At the time Robert Carneiro had his insight I was learning how to use a potty. It took me another thirty years to notice the same thing that he did. When finally I did I came to a very similar conclusion to him. Ten years later I think the evidence shows something more interesting.

I believe that the ‘scientific’ view of the rise of cities and civilisations, as argued by both Diamond and Carneiro, is useful, but is too much of a simplification. This is probably why many archaeologists have junked it.

A ‘scientific’ view does not take human nature into account and the complex stimuli that make people do different things. It misses all those subtleties like people’s innate desire for shiny things… or wanting a better life for their children… or to outperform the neighbours… or for young people to seek thrills. Without this any scientific model is dry and lifeless.

I suspect that the evidence shows civilisations arose where there was a concentration of people passing through narrow corridors in the landscape. I don’t really have a good understanding of why cities should have arisen there because of this but I think they did. I’d guess it had something to do with trade. It very likely also had something to do with warfare.

Whatever attempts at explanation I come up with will be guesses and will probably turn out to be wildly wrong, like I suspect Prof. Carneiro’s are. But Carneiro at least recognised that there really is a pattern to the distribution of these early civilisations, something which many seem to ignore.

References

Carneiro, R.L. 1967 On the Relationship Between Size of Population and Complexity of Social Organization. Southwestern Journal of Anthropology 23, p234-243.

Carneiro, R. L. 1970 A Theory of the Origin of the State. Science 169,  p733–738. (alternative version here)

Carneiro, R.L. 1986 The Circumscription Theory – Challenge and Response. American Behavioral Scientist 31, p497-511.

Kemp, K. W. 2004 Carniero’s Circumscription Theory on the Origin of the State. web page.

(Rivers image adapted from The Why Files’ Water Woes webpage)

*I’ll abstain from any comment about China as I don’t have enough info – any comments gratefully received.

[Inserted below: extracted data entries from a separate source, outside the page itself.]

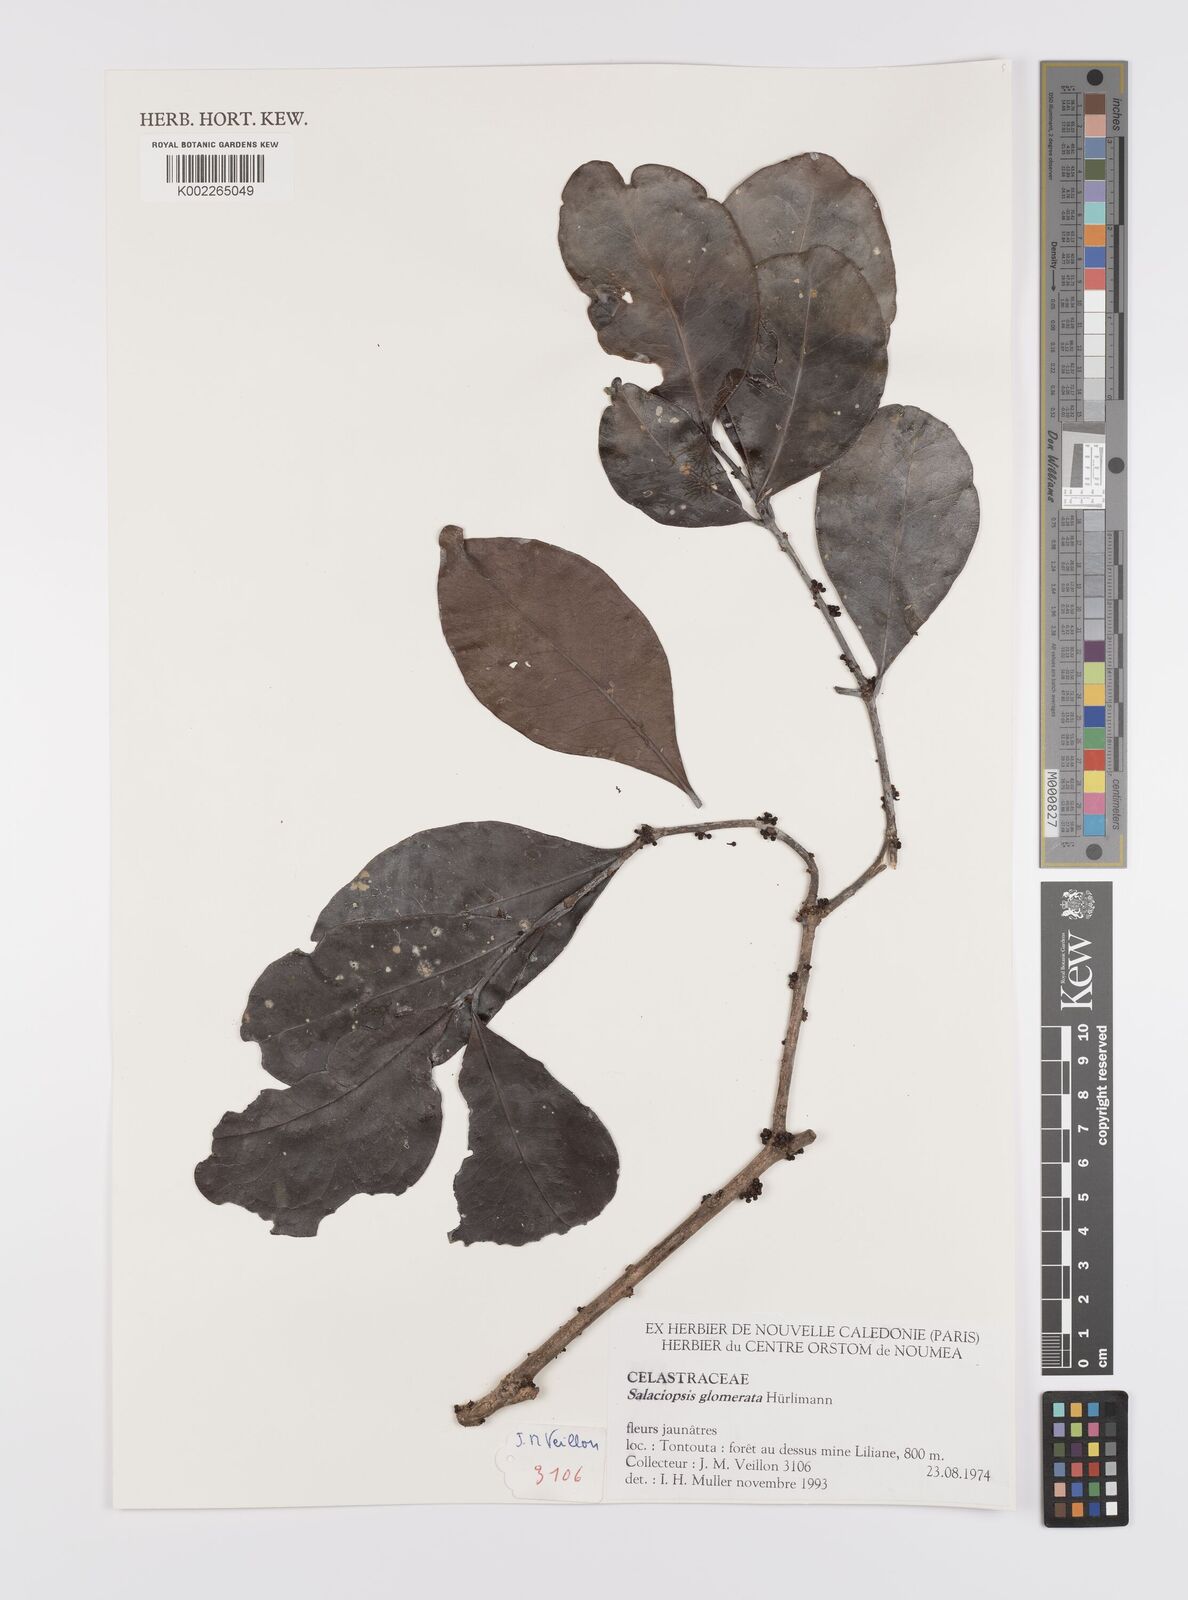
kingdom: Plantae
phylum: Tracheophyta
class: Magnoliopsida
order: Celastrales
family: Celastraceae
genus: Salaciopsis
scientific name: Salaciopsis glomerata
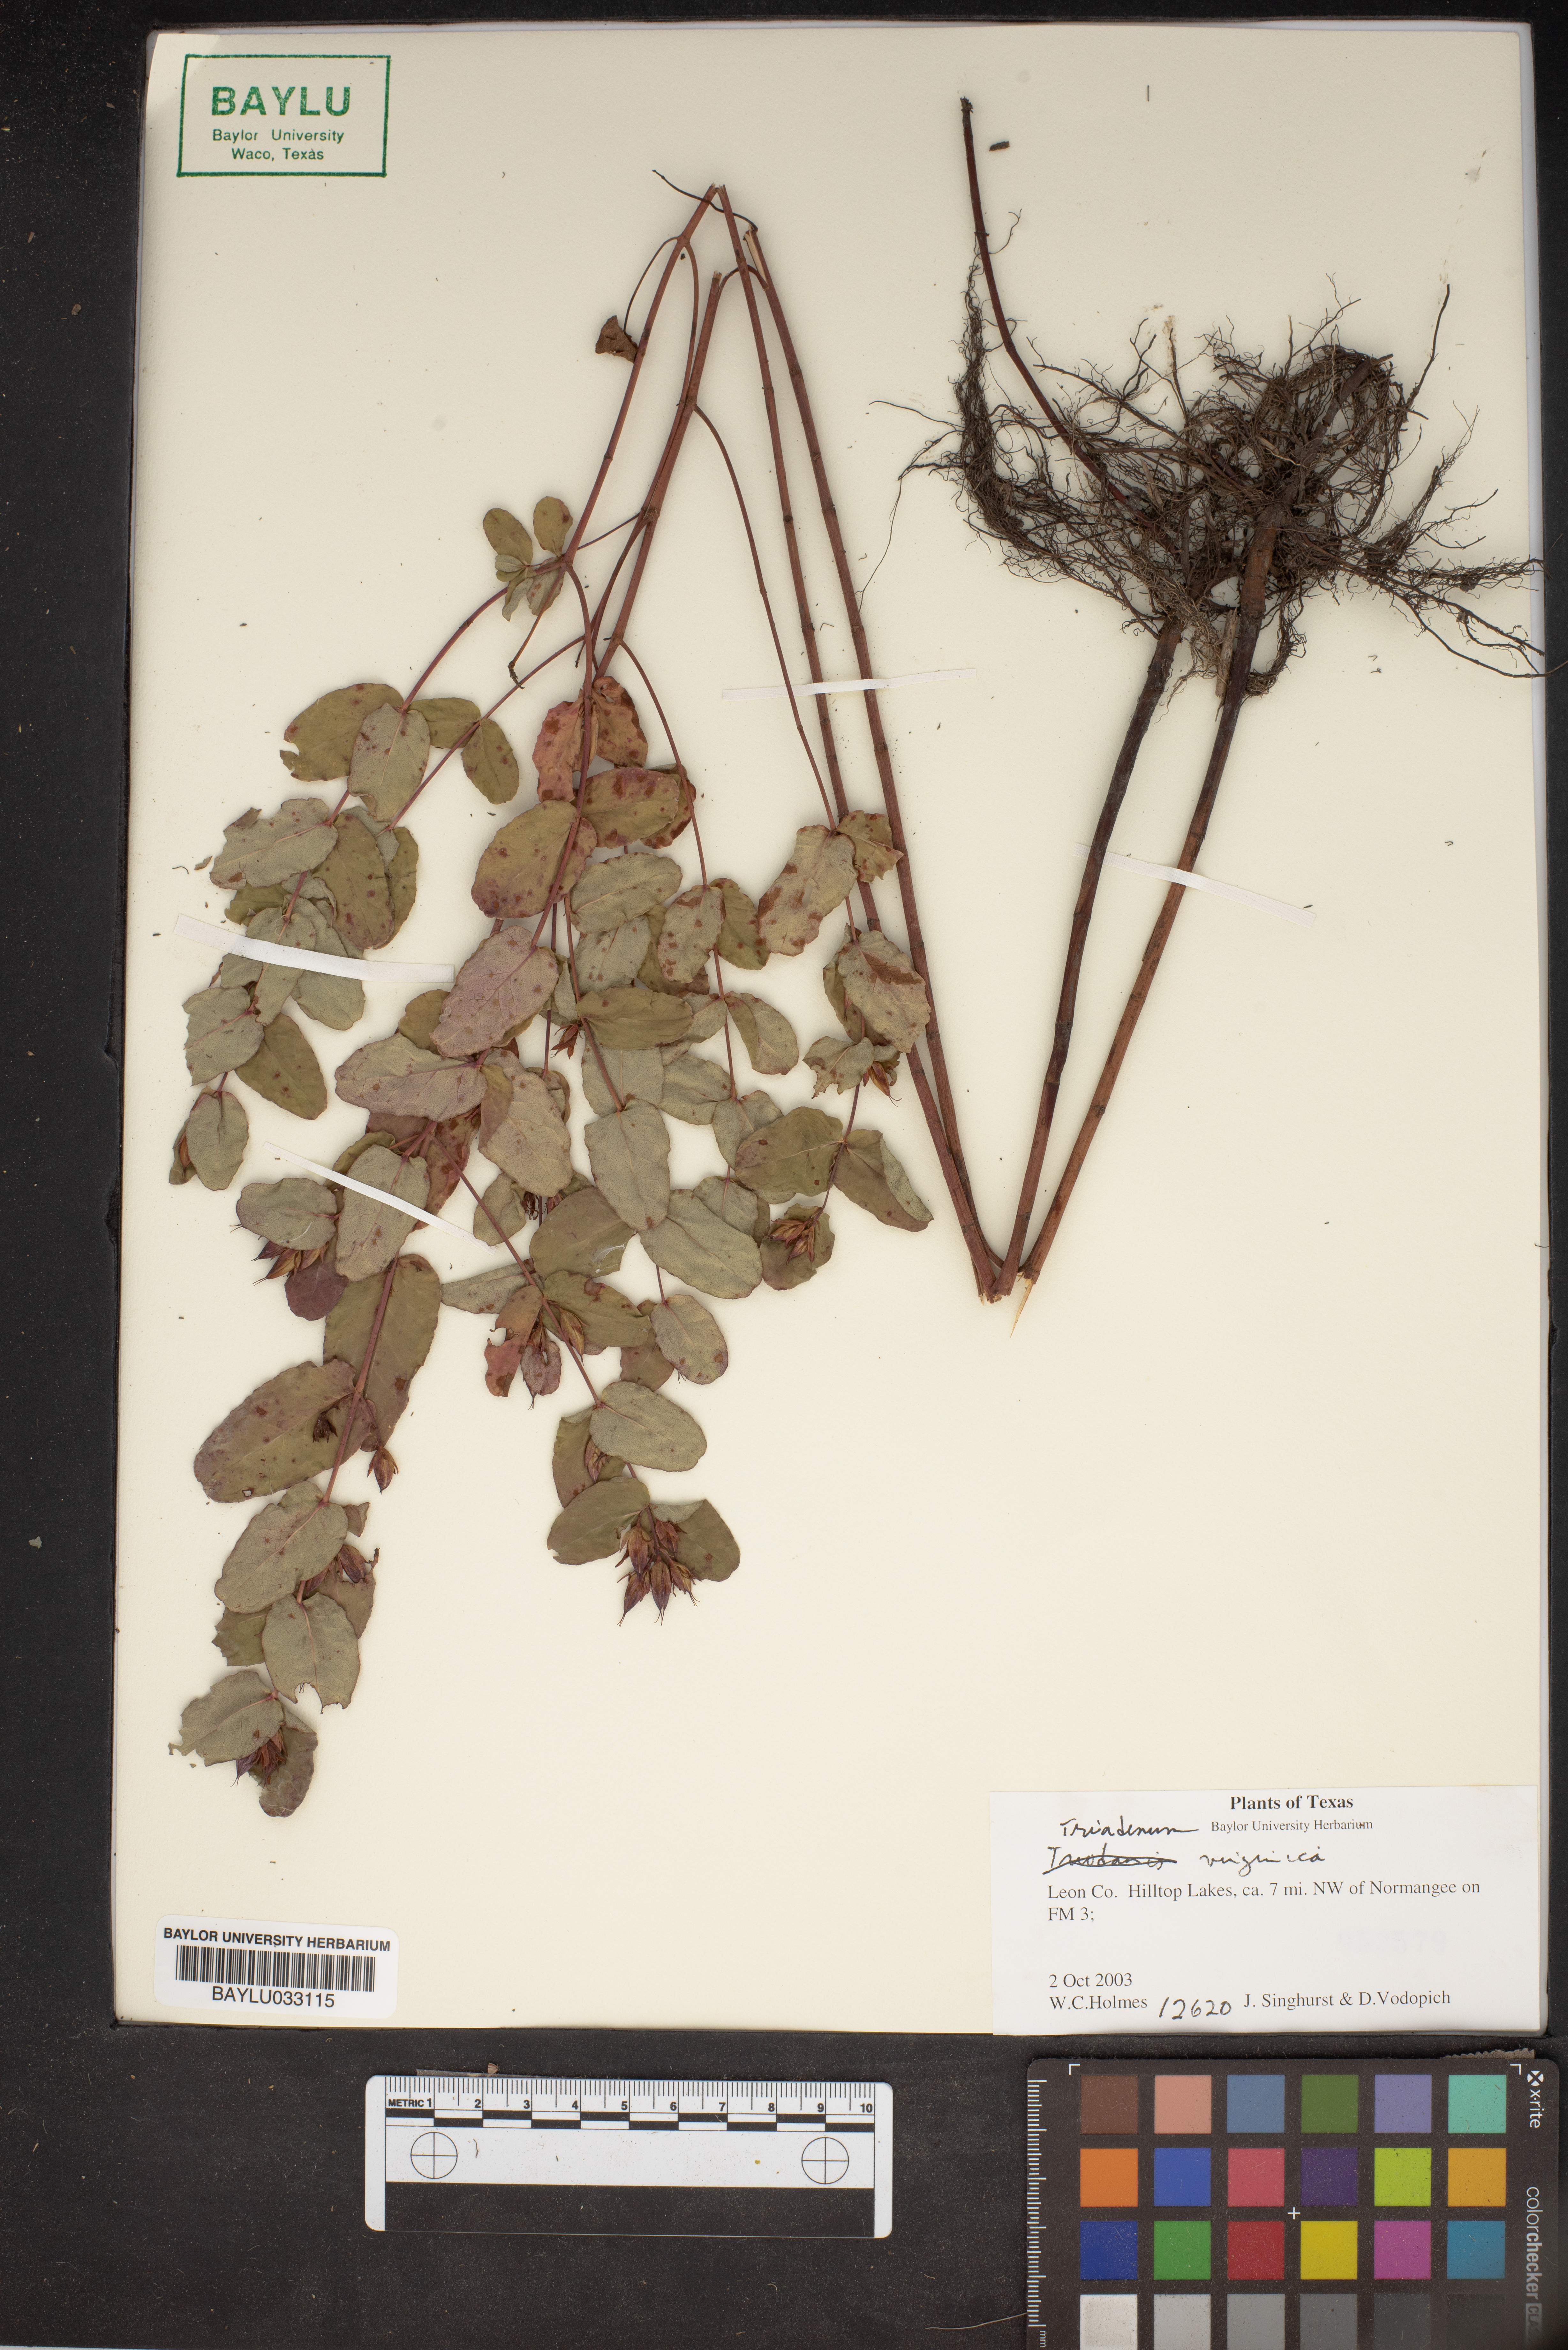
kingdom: Plantae
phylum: Tracheophyta
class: Magnoliopsida
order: Malpighiales
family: Hypericaceae
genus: Triadenum
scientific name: Triadenum virginicum
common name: Marsh st. john's-wort
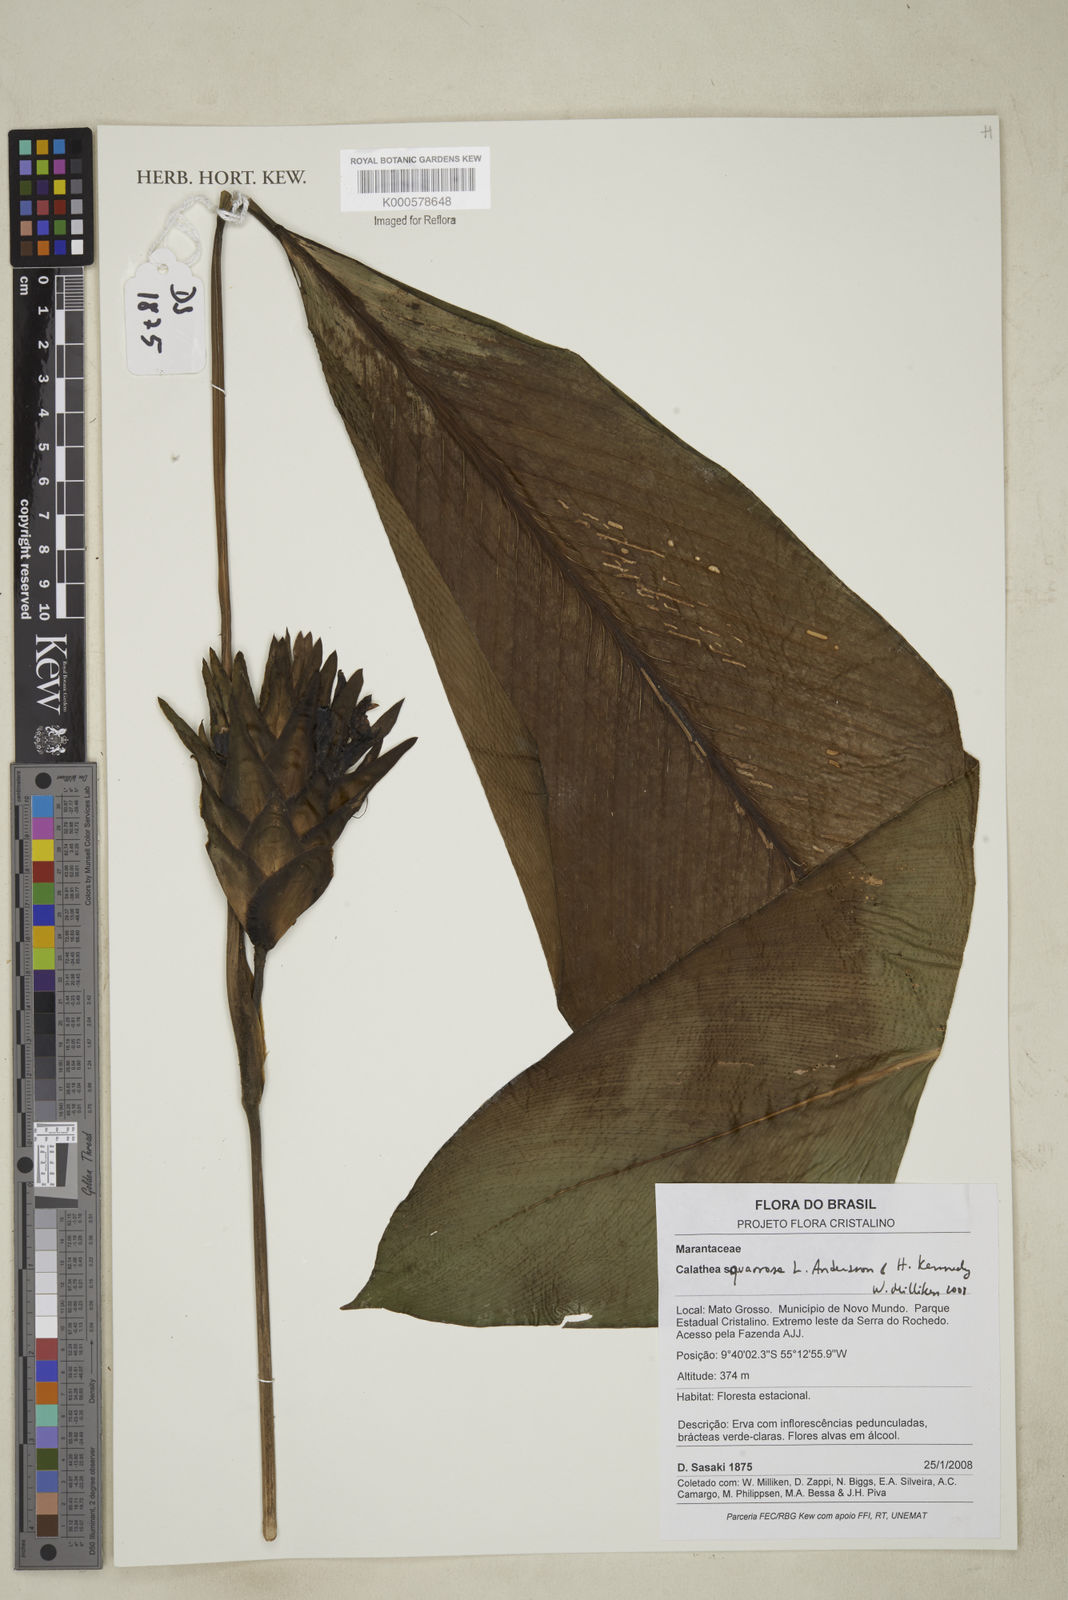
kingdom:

{ 2 comments… read them below or add one }

Mel Barber April 7, 2015 at 8:55 pm

I have had a long-term interest in Carneiro’s theory of the origin of states and when I read your comments on the theory they rekindled interest in the whole problem of the origin of states. I remember Carneiro’s article in 1970 and I was electrified by it. I have wondered since why there was such a dearth of professional interest in the theory. I read Robert Graber’s book about the theory with the same wonderings. I think ignoring Graber’s work is even more puzzling. I am not prepared to provide comments at this point, but I really would like to see the main issue (the rise of the state) treated in good scientific fashion with lots of discussion and comment (and of course analysis of data), In my view, the main issue is FUNDAMENTAL for ALL social sciences.

Mel Barber

Reply

Robert Graber July 13, 2018 at 4:45 pm

Thanks, Mel Barber, for citing my work, which interprets circumscription theory mathematically as the proportion of population increase that takes the form of density increase rather than areal expansion. Political evolution is predicted to take the ideal form given by N’ = 2P’ – A’, where N is the number of autonomous polities of any scale; P is population; and A is area inhabited. The apostrophe denotes proportional growth rate.